Non so quanto a lungo resterò così colorato, dentro. Ma in fondo è un po’ come se, durante la calura più opprimente, si possa bere anche una sola sorsata di acqua fresca: l’effetto è fugace, ma la soddisfazione goduta è tanto minima per il corpo quanto rabbonente per l’animo. Già.

La necessità del cortocircuito

Ultima sera di giugno, estate ormai acquisita, ma sembra fine settembre se non oltre.

Piove, l’aria è fresca. Nuvole grigie nascondono le vette delle montagne qui intorno mentre più in basso si sfilacciano in drappi nebbiosi che s’impigliano alle cime degli alberi, ombrando il paesaggio che altrimenti sarebbe inondato di luce e di calore.
Non ho sbagliato nell’indossare il gilet sopra la tshirt, la temperatura lo richiede, mentre Loki se la gode per questo frammento d’autunno inopinatamente caduto dal cielo nel mezzo dell’impeto estivo fino a qualche ora fa imperante – e che tornerà a breve a tiranneggiare, inesorabilmente.

In effetti è bello vivere questi cortocircuiti inaspettati, e non solo per il sollievo climatico che regalano.
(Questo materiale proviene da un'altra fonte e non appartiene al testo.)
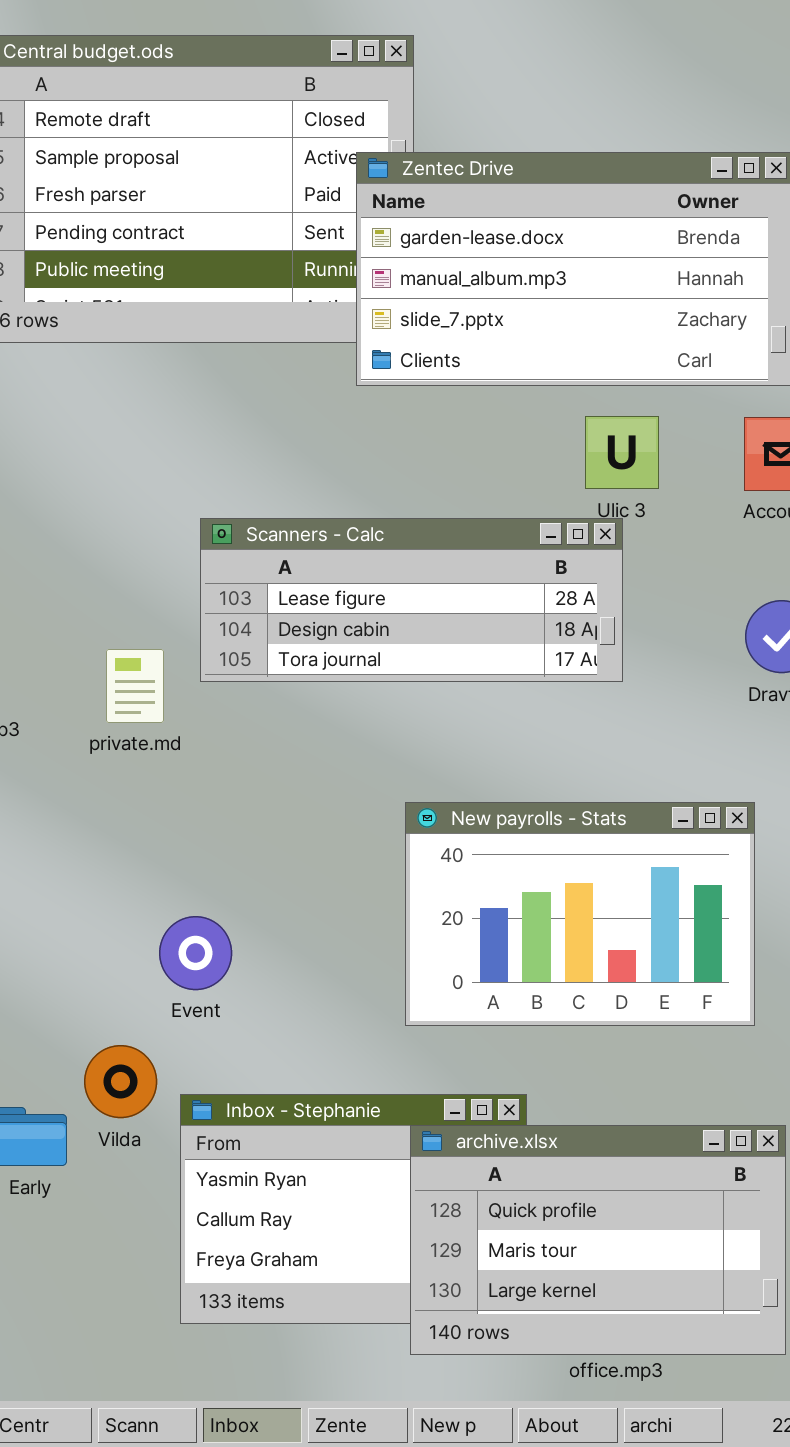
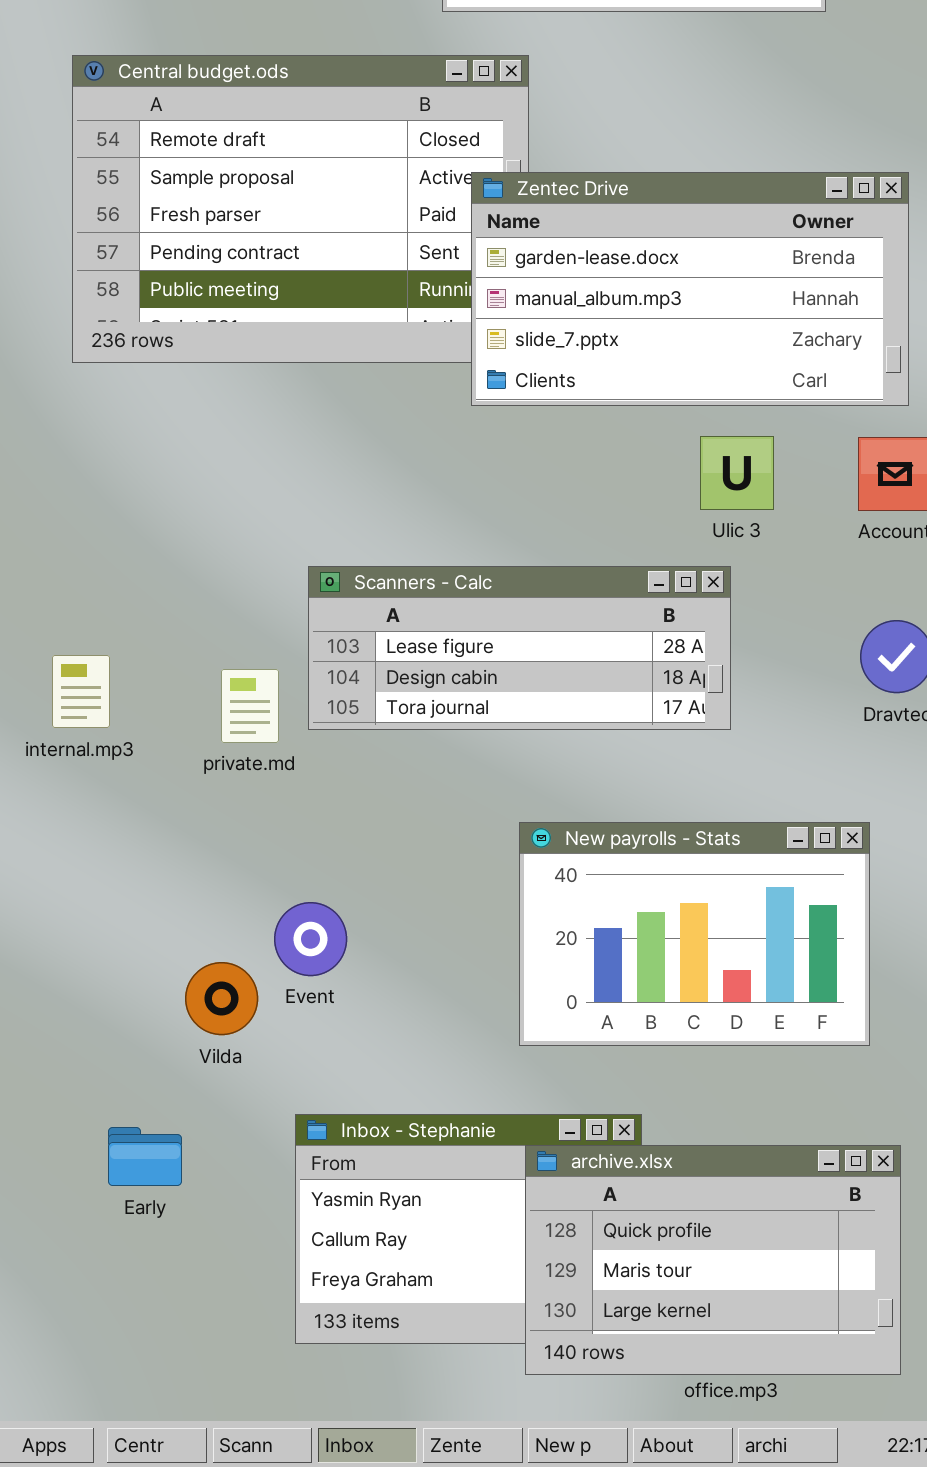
Scanners - Calc: [200,518,623,682] -> [308,566,731,730], moved
Event: [159,916,232,990] -> [274,902,347,976], moved
Vilda: [84,1045,157,1118] -> [185,962,258,1035], moved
Ribaltano per qualche momento l’ordinarietà, generano l’inaspettato nel prevedibile, rimarcano – o illudono – che non tutto e non sempre va preso per scontato, anche quando verrebbe difficile non farlo. Bisognerebbe cortocircuitare spesso la visione del mondo nel quale viviamo: ribaltarne il punto di vista, metterlo sottosopra per capire se sta comunque in piedi oppure no, osservare una cosa che pare bianca e poi andare dalla parte opposta per osservarla da là e constatare se invece non appare nera.

Invece spesso questi cortocircuiti li viviamo con fastidio, qualcosa che non doveva accadere e che mette in discussione la “norma” sulla quale costruiamo le nostre certezze, a volte fin troppo comodamente. Sono irregolarità, certo, ma che in fondo definiscono ancora meglio la regola. Oppure che ne rivelano l’infondatezza. In ogni caso qualcosa di positivo e utile, per capire meglio il mondo e capirci meglio in esso.

Fa bene Loki a godere di questi momenti, devo seguire il suo “consiglio”. Già domani, forse, il caldo asfissiante tornerà a bollire ogni cosa e la luminosità lividamente abbacinante del paesaggio ci farà rimpiangere le ombre fresche e madide di quel sottosopra inatteso e speciale in un’ordinaria giornata estiva.